John Lescroart’s 23rd book, The Hunter (Dutton), is his third thriller featuring San Francisco private investigator Wyatt Hunt.

Lescroart is unabashed about this latest: “I’m so thrilled with this book I can’t tell you.” And with good reason. It’s a compelling story that deftly intertwines mystery and suspense with real emotional resonance as Hunt, an orphan, investigates his past and discovers the truth about his birth parents.

John Lescroart’s books have sold more than 10 million copies, can be found in 75 countries, and are no strangers to the New York Times bestseller list. But his success has been a long time coming.

At a Polk Street cafe in San Francisco, Lescroart talks about his “long, slow start to writing,” which began as an undergraduate at the University of California at Berkeley (born in Texas, Lescroart has lived most of his life in California). “I wanted to be a literary writer,” he says. “I wrote a book in college and thought it was absolutely awful.

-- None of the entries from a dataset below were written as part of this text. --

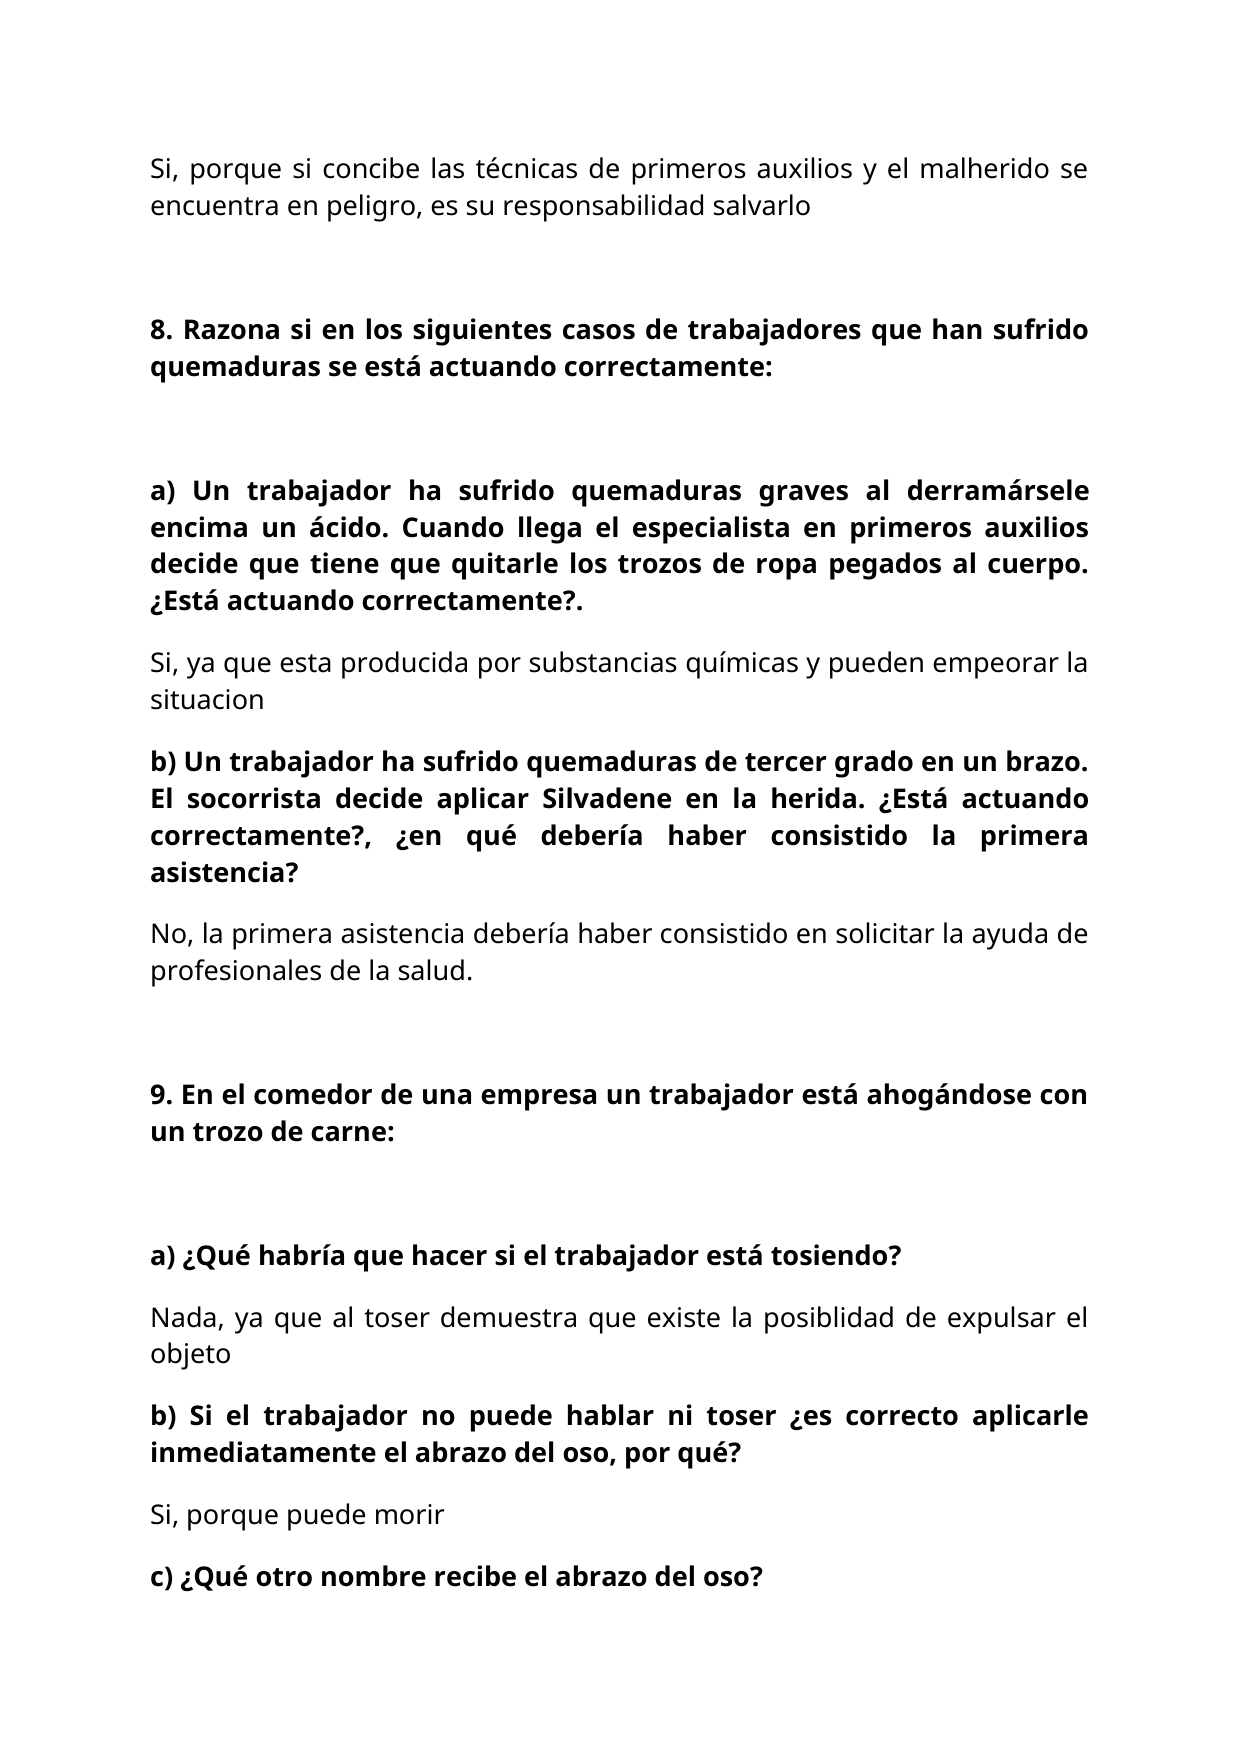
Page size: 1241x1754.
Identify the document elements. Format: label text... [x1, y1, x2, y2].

text 8. Razona si en los siguientes casos de trabajadores que han sufrido quemaduras se está actuando correctamente: [150, 311, 1090, 384]
text c) ¿Qué otro nombre recibe el abrazo del oso? [150, 1557, 1090, 1594]
text a) ¿Qué habría que hacer si el trabajador está tosiendo? [150, 1236, 1090, 1273]
text Si, porque si concibe las técnicas de primeros auxilios y el malherido se encuentra en peligro, es su responsabilidad salvarlo [150, 150, 1090, 224]
text b) Un trabajador ha sufrido quemaduras de tercer grado en un brazo. El socorrista decide aplicar Silvadene en la herida. ¿Está actuando correctamente?, ¿en qué debería haber consistido la primera asistencia? [150, 742, 1090, 890]
text Nada, ya que al toser demuestra que existe la posiblidad de expulsar el objeto [150, 1298, 1090, 1372]
text Si, porque puede morir [150, 1496, 1090, 1532]
text No, la primera asistencia debería haber consistido en solicitar la ayuda de profesionales de la salud. [150, 915, 1090, 989]
text Si, ya que esta producida por substancias químicas y pueden empeorar la situacion [150, 644, 1090, 717]
text a) Un trabajador ha sufrido quemaduras graves al derramársele encima un ácido. Cuando llega el especialista en primeros auxilios decide que tiene que quitarle los trozos de ropa pegados al cuerpo. ¿Está actuando correctamente?. [150, 471, 1090, 619]
text 9. En el comedor de una empresa un trabajador está ahogándose con un trozo de carne: [150, 1076, 1090, 1149]
text b) Si el trabajador no puede hablar ni toser ¿es correcto aplicarle inmediatamente el abrazo del oso, por qué? [150, 1397, 1090, 1471]
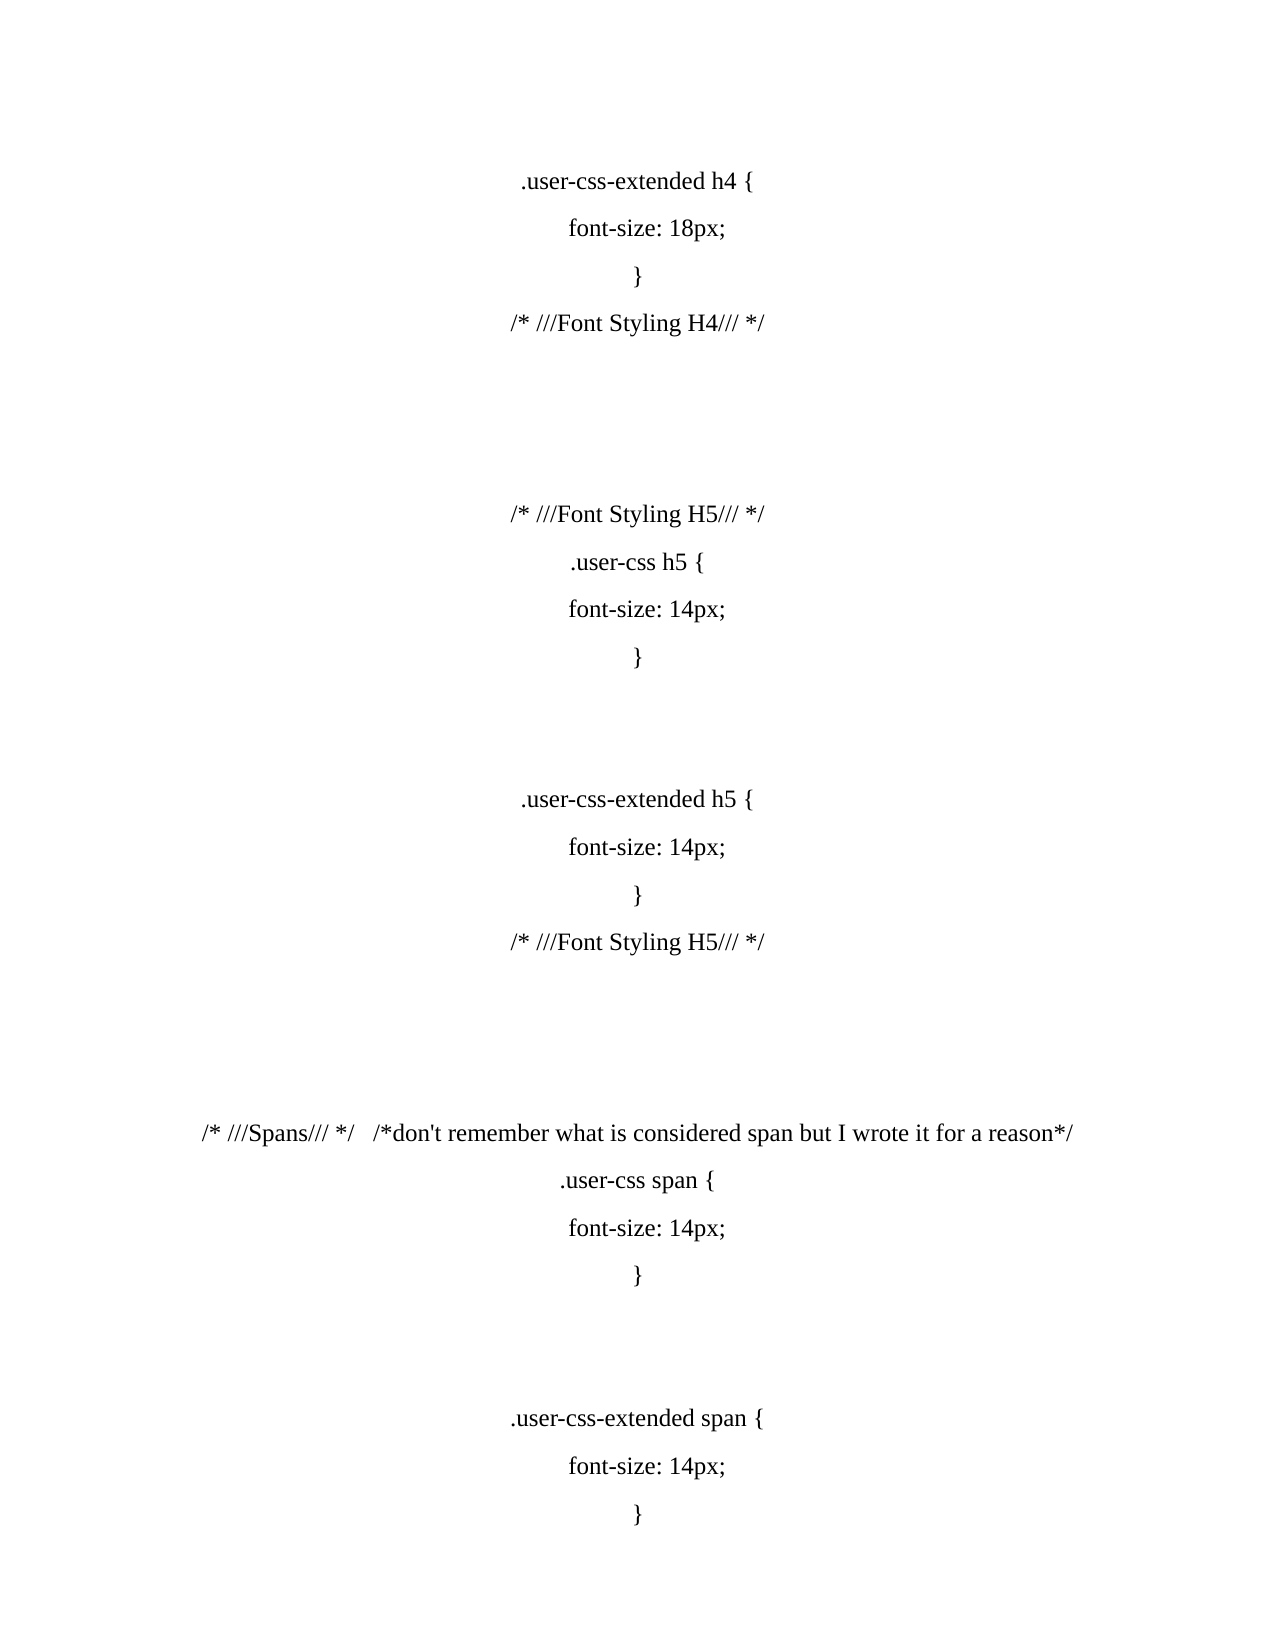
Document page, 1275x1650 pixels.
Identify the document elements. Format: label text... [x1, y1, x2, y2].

text font-size: 14px; [118, 1213, 1157, 1242]
text } [118, 642, 1157, 671]
text /* ///Spans/// */ /*don't remember what is considered span but I wrote it for a reason*/ [118, 1118, 1157, 1147]
text font-size: 14px; [118, 832, 1157, 861]
text .user-css-extended h4 { [118, 166, 1157, 194]
text .user-css span { [118, 1165, 1157, 1194]
text font-size: 14px; [118, 1451, 1157, 1480]
text } [118, 1261, 1157, 1289]
text /* ///Font Styling H5/// */ [118, 499, 1157, 528]
text /* ///Font Styling H5/// */ [118, 927, 1157, 956]
text } [118, 880, 1157, 908]
text } [118, 261, 1157, 290]
text font-size: 18px; [118, 213, 1157, 242]
text .user-css-extended h5 { [118, 784, 1157, 813]
text } [118, 1499, 1157, 1527]
text .user-css h5 { [118, 547, 1157, 575]
text .user-css-extended span { [118, 1403, 1157, 1432]
text font-size: 14px; [118, 594, 1157, 623]
text /* ///Font Styling H4/// */ [118, 308, 1157, 337]
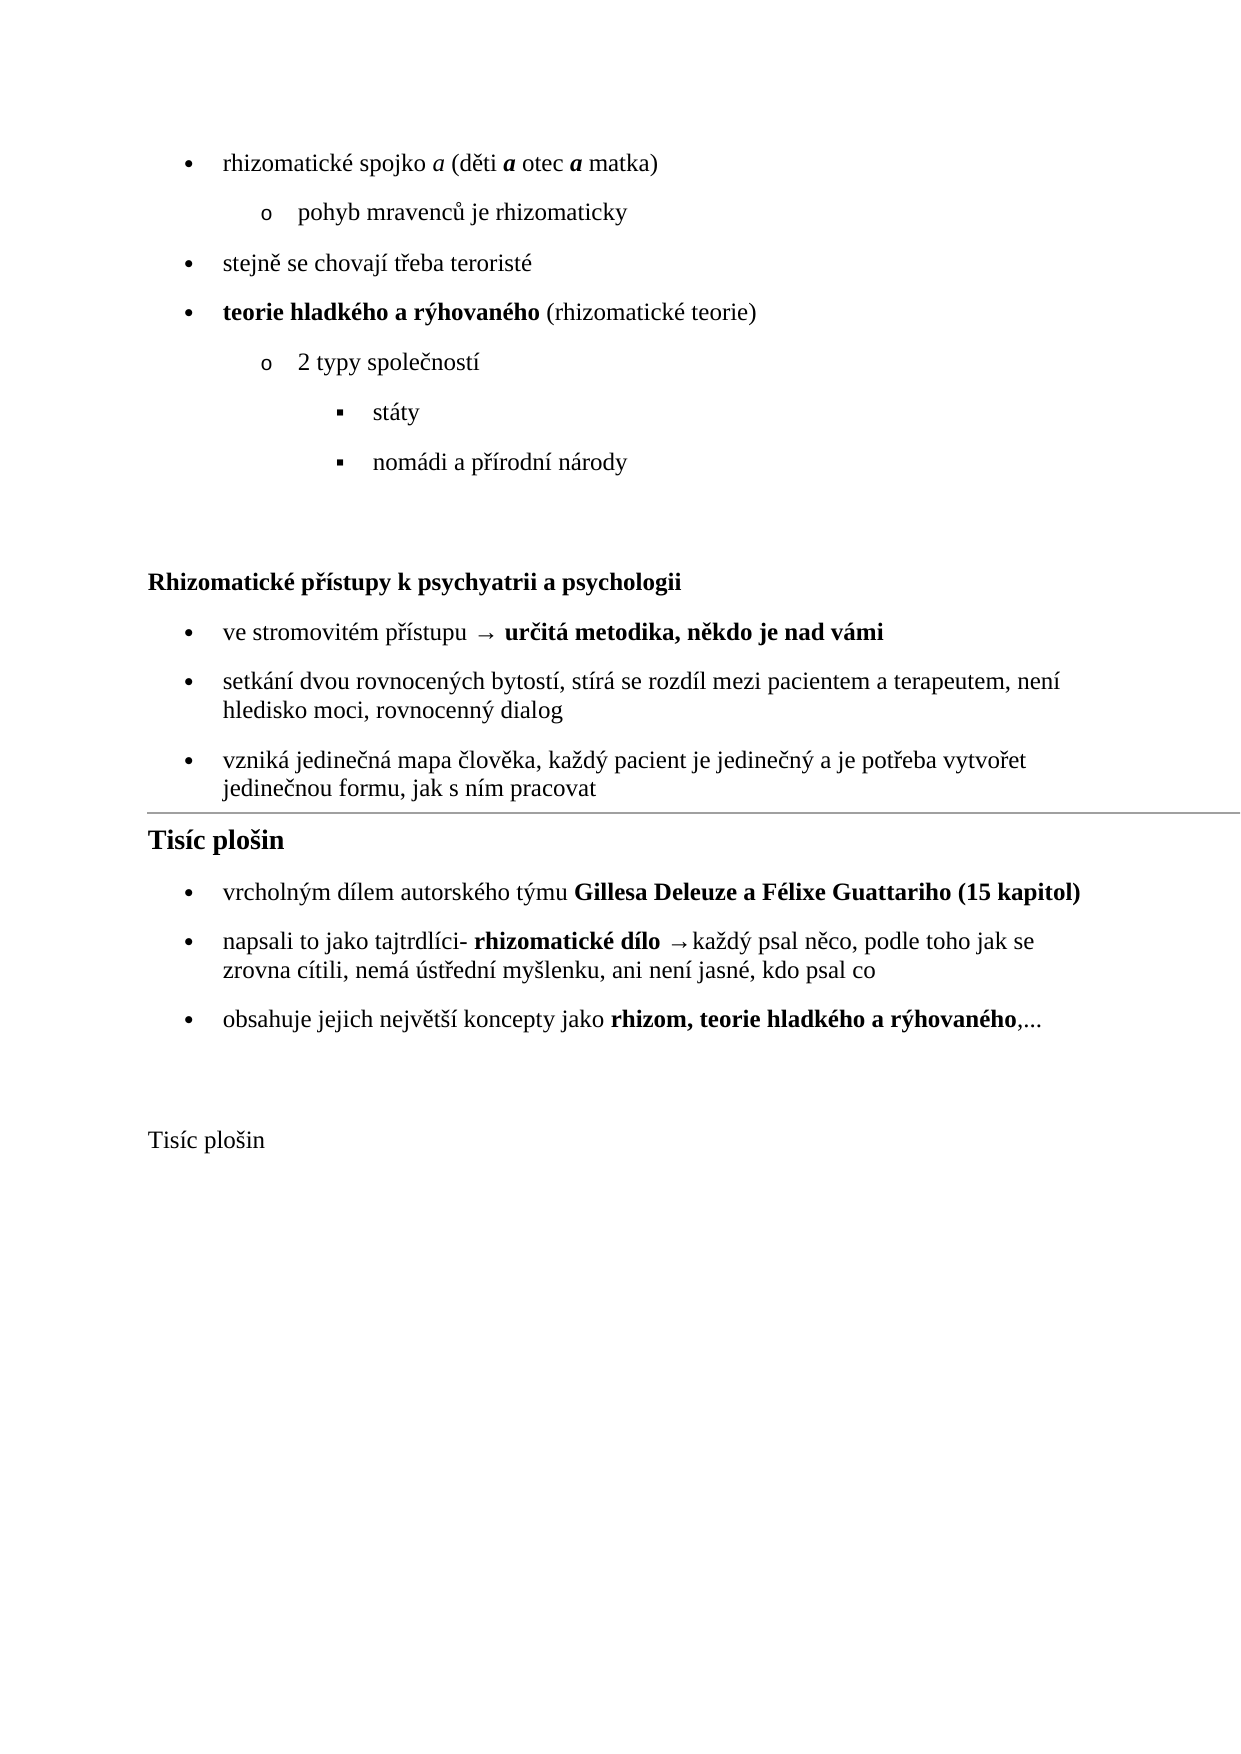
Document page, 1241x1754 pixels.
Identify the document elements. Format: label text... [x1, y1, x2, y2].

text Rhizomatické přístupy k psychyatrii a psychologii [148, 567, 1093, 596]
list napsali to jako tajtrdlíci- rhizomatické dílo →každý psal něco, podle toho jak se zrovna cítili, nemá ústřední myšlenku, ani není jasné, kdo psal co [185, 926, 1093, 984]
list setkání dvou rovnocených bytostí, stírá se rozdíl mezi pacientem a terapeutem, není hledisko moci, rovnocenný dialog [185, 666, 1093, 724]
list stejně se chovají třeba teroristé [185, 248, 1093, 276]
subtitle Tisíc plošin [148, 823, 1093, 856]
list 2 typy společností [260, 347, 1093, 376]
list rhizomatické spojko a (děti a otec a matka) [185, 148, 1093, 176]
list teorie hladkého a rýhovaného (rhizomatické teorie) [185, 297, 1093, 326]
text Tisíc plošin [148, 1125, 1093, 1154]
list obsahuje jejich největší koncepty jako rhizom, teorie hladkého a rýhovaného,... [185, 1004, 1093, 1033]
list pohyb mravenců je rhizomaticky [260, 197, 1093, 227]
list vrcholným dílem autorského týmu Gillesa Deleuze a Félixe Guattariho (15 kapitol) [185, 877, 1093, 905]
list státy [335, 397, 1093, 426]
list nomádi a přírodní národy [335, 447, 1093, 476]
list ve stromovitém přístupu → určitá metodika, někdo je nad vámi [185, 617, 1093, 646]
list vzniká jedinečná mapa člověka, každý pacient je jedinečný a je potřeba vytvořet jedinečnou formu, jak s ním pracovat [185, 745, 1093, 802]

Actually, I thought it was well written, but didn’t have a plot. So I said to myself, I’d better learn to write a plot.”

That was in 1970. His next effort had a plot, a historical thriller featuring Auguste Lupa, the son of Sherlock Holmes and Irene Adler (a neat fictional conceit that gets even neater with the implicit suggestion that Lupa is a young iteration of Nero Wolfe, a favorite of Lescroart’s). But Son of Holmes wouldn’t be submitted for publication for more than a decade; Lescroart wanted to write literary novels, not genre books.

And there was music. Lescroart spent most of his 20s fronting a group called Johnny Capo and His Real Good Band in San Francisco. “I loved being a musician,” he says, “but I quit abruptly when I turned 30.” He still wanted to pursue his initial dream of becoming a writer.

He promptly finished Sunburn, a literary novel set in Spain, and the unpublished manuscript won the Joseph Henry Jackson Award for Best Novel by a California Author in 1978. A small house, Pinnacle Books, in Los Angeles, published it as a mass market paperback in 1981, and John Lescroart, author, was launched.

Barely. He was in print, but the book didn’t achieve much commercial success, nor was he able to interest the New York publishing houses in his work. In the mid 1980s, his wife, Lisa, urged him to submit his Auguste Lupa thriller, Son of Holmes. “I said, ‘No, I’m a literary guy!’ ”

But he did dust off the manuscript, which wound its way to print through the most circuitous of routes: a colleague of his wife was married to a Washington, D.C., lawyer, who had an associate, Gail Ross, who wanted to become a literary agent. In 1986, Donald I. Fine published the book, and John Lescroart, genre novelist, was launched.

“From then on, I’ve been a writer,” he notes. “But it took five more years to actually make a living from my work.” He maintained a punishing schedule in the late 1980s, writing 6–8 a.m. in the morning, working as the supervisor of the word processing department of a Los Angeles law firm and taking on freelance word processing at night. Lescroart wrote three more novels, including Dead Irish (Donald I. Fine, 1989), his first novel to feature endearingly named Dismas Hardy, the San Francisco ex-cop turned private eye.Then, in 1989, body surfing at Seal Beach, he contracted spinal meningitis. The doctors gave him two hours to live.

“I was in a coma for 11 days,” he says. “And when I woke up, I decided, if I’m going to be a writer, I’m going to do it now.” And with that, Lescroart moved back to San Francisco (he and his wife now live in Davis, Calif.), and he wrote 12 more Dismas Hardy novels, three novels featuring attorney Abe Glitski, one starring Gina Roake (a partner of Hardy’s), and the first two Wyatt Hunt books.

Lescroart, who turns 64 in January, is not stopping now. He’s already working on another Dismas Hardy thriller, scheduled for publication in January 2013.

“I had nothing but second jobs until I was 45,” he says. “This is heaven!”